- [What you are asked to do]:
Print every line below. Match each one exactly.

[Saved entries]

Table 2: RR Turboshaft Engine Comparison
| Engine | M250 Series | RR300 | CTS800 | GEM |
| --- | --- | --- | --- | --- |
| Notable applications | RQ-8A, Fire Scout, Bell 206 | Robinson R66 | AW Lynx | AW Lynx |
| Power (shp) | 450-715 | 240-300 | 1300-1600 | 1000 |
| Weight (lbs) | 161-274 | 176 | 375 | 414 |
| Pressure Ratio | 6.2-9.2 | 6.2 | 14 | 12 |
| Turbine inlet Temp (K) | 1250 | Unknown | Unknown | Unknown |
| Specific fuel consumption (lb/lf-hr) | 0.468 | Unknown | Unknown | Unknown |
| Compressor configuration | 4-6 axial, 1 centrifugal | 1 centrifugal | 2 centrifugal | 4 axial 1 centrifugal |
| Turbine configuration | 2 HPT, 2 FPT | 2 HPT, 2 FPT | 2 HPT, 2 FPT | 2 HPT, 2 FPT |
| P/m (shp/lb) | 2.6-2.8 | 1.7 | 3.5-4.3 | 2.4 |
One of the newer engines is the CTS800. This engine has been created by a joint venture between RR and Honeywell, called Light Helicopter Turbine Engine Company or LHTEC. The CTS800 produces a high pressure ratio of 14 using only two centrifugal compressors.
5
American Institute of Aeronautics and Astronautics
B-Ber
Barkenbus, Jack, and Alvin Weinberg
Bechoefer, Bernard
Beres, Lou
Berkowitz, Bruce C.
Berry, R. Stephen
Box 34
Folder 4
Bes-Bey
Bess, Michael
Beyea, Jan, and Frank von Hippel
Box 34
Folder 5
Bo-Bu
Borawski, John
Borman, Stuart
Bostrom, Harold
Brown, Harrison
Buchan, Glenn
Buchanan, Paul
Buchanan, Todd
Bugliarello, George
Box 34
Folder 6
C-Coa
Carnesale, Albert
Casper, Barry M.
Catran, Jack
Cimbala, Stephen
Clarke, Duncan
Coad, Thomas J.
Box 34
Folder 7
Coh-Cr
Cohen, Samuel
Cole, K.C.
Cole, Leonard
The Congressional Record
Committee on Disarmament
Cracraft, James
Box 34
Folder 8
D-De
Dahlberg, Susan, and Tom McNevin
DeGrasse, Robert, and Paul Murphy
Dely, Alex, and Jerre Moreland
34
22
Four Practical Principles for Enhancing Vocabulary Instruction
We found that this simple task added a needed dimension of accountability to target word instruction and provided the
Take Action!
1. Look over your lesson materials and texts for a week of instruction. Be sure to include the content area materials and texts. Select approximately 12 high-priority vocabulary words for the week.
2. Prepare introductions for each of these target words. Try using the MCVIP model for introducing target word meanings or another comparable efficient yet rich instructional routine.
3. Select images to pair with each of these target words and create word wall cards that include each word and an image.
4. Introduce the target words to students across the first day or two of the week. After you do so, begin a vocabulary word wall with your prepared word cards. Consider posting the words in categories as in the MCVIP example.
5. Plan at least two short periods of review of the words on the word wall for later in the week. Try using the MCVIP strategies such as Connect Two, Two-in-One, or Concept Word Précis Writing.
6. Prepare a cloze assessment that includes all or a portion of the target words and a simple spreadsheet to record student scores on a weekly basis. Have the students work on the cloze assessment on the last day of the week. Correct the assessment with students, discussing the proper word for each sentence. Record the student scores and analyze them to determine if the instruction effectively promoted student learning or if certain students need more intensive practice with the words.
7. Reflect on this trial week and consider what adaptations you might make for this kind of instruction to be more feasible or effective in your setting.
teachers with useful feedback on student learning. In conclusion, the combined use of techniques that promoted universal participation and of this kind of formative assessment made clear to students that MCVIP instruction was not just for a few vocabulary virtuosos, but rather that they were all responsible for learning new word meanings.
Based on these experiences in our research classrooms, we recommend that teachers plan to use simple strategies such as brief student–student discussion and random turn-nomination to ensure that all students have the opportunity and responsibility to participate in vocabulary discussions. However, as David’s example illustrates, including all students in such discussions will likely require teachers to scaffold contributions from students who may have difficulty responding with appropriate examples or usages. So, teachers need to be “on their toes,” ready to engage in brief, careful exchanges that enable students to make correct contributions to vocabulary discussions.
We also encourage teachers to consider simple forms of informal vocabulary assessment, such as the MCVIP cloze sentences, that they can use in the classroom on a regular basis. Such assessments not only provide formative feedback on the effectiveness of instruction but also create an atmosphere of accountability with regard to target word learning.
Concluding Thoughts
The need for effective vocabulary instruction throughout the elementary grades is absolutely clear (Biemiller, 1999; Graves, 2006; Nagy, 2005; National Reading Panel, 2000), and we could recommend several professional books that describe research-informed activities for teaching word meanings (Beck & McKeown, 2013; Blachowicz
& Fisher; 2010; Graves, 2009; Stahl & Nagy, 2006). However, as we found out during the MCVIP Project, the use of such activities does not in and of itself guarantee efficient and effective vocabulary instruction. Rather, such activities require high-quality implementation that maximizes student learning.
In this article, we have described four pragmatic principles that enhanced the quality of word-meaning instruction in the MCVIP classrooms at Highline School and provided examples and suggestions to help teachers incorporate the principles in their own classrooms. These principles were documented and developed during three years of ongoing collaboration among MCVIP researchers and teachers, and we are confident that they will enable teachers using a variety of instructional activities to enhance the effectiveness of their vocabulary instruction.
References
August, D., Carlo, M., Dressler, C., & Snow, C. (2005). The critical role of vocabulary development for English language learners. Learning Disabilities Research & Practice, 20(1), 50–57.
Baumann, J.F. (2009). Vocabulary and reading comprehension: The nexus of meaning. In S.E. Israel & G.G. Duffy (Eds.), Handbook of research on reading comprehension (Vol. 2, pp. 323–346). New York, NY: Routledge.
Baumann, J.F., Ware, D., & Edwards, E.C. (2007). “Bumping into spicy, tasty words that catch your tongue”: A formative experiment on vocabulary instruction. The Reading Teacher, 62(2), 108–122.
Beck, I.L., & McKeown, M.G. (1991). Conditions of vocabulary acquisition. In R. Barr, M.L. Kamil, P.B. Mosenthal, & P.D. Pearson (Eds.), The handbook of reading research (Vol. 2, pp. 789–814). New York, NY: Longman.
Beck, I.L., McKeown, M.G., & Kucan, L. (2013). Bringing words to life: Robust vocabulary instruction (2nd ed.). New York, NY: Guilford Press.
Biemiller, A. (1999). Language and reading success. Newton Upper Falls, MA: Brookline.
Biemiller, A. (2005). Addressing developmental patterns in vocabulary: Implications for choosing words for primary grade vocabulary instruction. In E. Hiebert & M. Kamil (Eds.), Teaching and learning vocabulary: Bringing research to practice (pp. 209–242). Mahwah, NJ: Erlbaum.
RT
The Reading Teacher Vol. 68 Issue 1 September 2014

- [Response box]:
Table 2: RR Turboshaft Engine Comparison
| Engine | M250 Series | RR300 | CTS800 | GEM |
| --- | --- | --- | --- | --- |
| Notable applications | RQ-8A, Fire Scout, Bell 206 | Robinson R66 | AW Lynx | AW Lynx |
| Power (shp) | 450-715 | 240-300 | 1300-1600 | 1000 |
| Weight (lbs) | 161-274 | 176 | 375 | 414 |
| Pressure Ratio | 6.2-9.2 | 6.2 | 14 | 12 |
| Turbine inlet Temp (K) | 1250 | Unknown | Unknown | Unknown |
| Specific fuel consumption (lb/lf-hr) | 0.468 | Unknown | Unknown | Unknown |
| Compressor configuration | 4-6 axial, 1 centrifugal | 1 centrifugal | 2 centrifugal | 4 axial 1 centrifugal |
| Turbine configuration | 2 HPT, 2 FPT | 2 HPT, 2 FPT | 2 HPT, 2 FPT | 2 HPT, 2 FPT |
| P/m (shp/lb) | 2.6-2.8 | 1.7 | 3.5-4.3 | 2.4 |
One of the newer engines is the CTS800. This engine has been created by a joint venture between RR and Honeywell, called Light Helicopter Turbine Engine Company or LHTEC. The CTS800 produces a high pressure ratio of 14 using only two centrifugal compressors.
5
American Institute of Aeronautics and Astronautics
B-Ber
Barkenbus, Jack, and Alvin Weinberg
Bechoefer, Bernard
Beres, Lou
Berkowitz, Bruce C.
Berry, R. Stephen
Box 34
Folder 4
Bes-Bey
Bess, Michael
Beyea, Jan, and Frank von Hippel
Box 34
Folder 5
Bo-Bu
Borawski, John
Borman, Stuart
Bostrom, Harold
Brown, Harrison
Buchan, Glenn
Buchanan, Paul
Buchanan, Todd
Bugliarello, George
Box 34
Folder 6
C-Coa
Carnesale, Albert
Casper, Barry M.
Catran, Jack
Cimbala, Stephen
Clarke, Duncan
Coad, Thomas J.
Box 34
Folder 7
Coh-Cr
Cohen, Samuel
Cole, K.C.
Cole, Leonard
The Congressional Record
Committee on Disarmament
Cracraft, James
Box 34
Folder 8
D-De
Dahlberg, Susan, and Tom McNevin
DeGrasse, Robert, and Paul Murphy
Dely, Alex, and Jerre Moreland
34
22
Four Practical Principles for Enhancing Vocabulary Instruction
We found that this simple task added a needed dimension of accountability to target word instruction and provided the
Take Action!
1. Look over your lesson materials and texts for a week of instruction. Be sure to include the content area materials and texts. Select approximately 12 high-priority vocabulary words for the week.
2. Prepare introductions for each of these target words. Try using the MCVIP model for introducing target word meanings or another comparable efficient yet rich instructional routine.
3. Select images to pair with each of these target words and create word wall cards that include each word and an image.
4. Introduce the target words to students across the first day or two of the week. After you do so, begin a vocabulary word wall with your prepared word cards. Consider posting the words in categories as in the MCVIP example.
5. Plan at least two short periods of review of the words on the word wall for later in the week. Try using the MCVIP strategies such as Connect Two, Two-in-One, or Concept Word Précis Writing.
6. Prepare a cloze assessment that includes all or a portion of the target words and a simple spreadsheet to record student scores on a weekly basis. Have the students work on the cloze assessment on the last day of the week. Correct the assessment with students, discussing the proper word for each sentence. Record the student scores and analyze them to determine if the instruction effectively promoted student learning or if certain students need more intensive practice with the words.
7. Reflect on this trial week and consider what adaptations you might make for this kind of instruction to be more feasible or effective in your setting.
teachers with useful feedback on student learning. In conclusion, the combined use of techniques that promoted universal participation and of this kind of formative assessment made clear to students that MCVIP instruction was not just for a few vocabulary virtuosos, but rather that they were all responsible for learning new word meanings.
Based on these experiences in our research classrooms, we recommend that teachers plan to use simple strategies such as brief student–student discussion and random turn-nomination to ensure that all students have the opportunity and responsibility to participate in vocabulary discussions. However, as David’s example illustrates, including all students in such discussions will likely require teachers to scaffold contributions from students who may have difficulty responding with appropriate examples or usages. So, teachers need to be “on their toes,” ready to engage in brief, careful exchanges that enable students to make correct contributions to vocabulary discussions.
We also encourage teachers to consider simple forms of informal vocabulary assessment, such as the MCVIP cloze sentences, that they can use in the classroom on a regular basis. Such assessments not only provide formative feedback on the effectiveness of instruction but also create an atmosphere of accountability with regard to target word learning.
Concluding Thoughts
The need for effective vocabulary instruction throughout the elementary grades is absolutely clear (Biemiller, 1999; Graves, 2006; Nagy, 2005; National Reading Panel, 2000), and we could recommend several professional books that describe research-informed activities for teaching word meanings (Beck & McKeown, 2013; Blachowicz
& Fisher; 2010; Graves, 2009; Stahl & Nagy, 2006). However, as we found out during the MCVIP Project, the use of such activities does not in and of itself guarantee efficient and effective vocabulary instruction. Rather, such activities require high-quality implementation that maximizes student learning.
In this article, we have described four pragmatic principles that enhanced the quality of word-meaning instruction in the MCVIP classrooms at Highline School and provided examples and suggestions to help teachers incorporate the principles in their own classrooms. These principles were documented and developed during three years of ongoing collaboration among MCVIP researchers and teachers, and we are confident that they will enable teachers using a variety of instructional activities to enhance the effectiveness of their vocabulary instruction.
References
August, D., Carlo, M., Dressler, C., & Snow, C. (2005). The critical role of vocabulary development for English language learners. Learning Disabilities Research & Practice, 20(1), 50–57.
Baumann, J.F. (2009). Vocabulary and reading comprehension: The nexus of meaning. In S.E. Israel & G.G. Duffy (Eds.), Handbook of research on reading comprehension (Vol. 2, pp. 323–346). New York, NY: Routledge.
Baumann, J.F., Ware, D., & Edwards, E.C. (2007). “Bumping into spicy, tasty words that catch your tongue”: A formative experiment on vocabulary instruction. The Reading Teacher, 62(2), 108–122.
Beck, I.L., & McKeown, M.G. (1991). Conditions of vocabulary acquisition. In R. Barr, M.L. Kamil, P.B. Mosenthal, & P.D. Pearson (Eds.), The handbook of reading research (Vol. 2, pp. 789–814). New York, NY: Longman.
Beck, I.L., McKeown, M.G., & Kucan, L. (2013). Bringing words to life: Robust vocabulary instruction (2nd ed.). New York, NY: Guilford Press.
Biemiller, A. (1999). Language and reading success. Newton Upper Falls, MA: Brookline.
Biemiller, A. (2005). Addressing developmental patterns in vocabulary: Implications for choosing words for primary grade vocabulary instruction. In E. Hiebert & M. Kamil (Eds.), Teaching and learning vocabulary: Bringing research to practice (pp. 209–242). Mahwah, NJ: Erlbaum.
RT
The Reading Teacher Vol. 68 Issue 1 September 2014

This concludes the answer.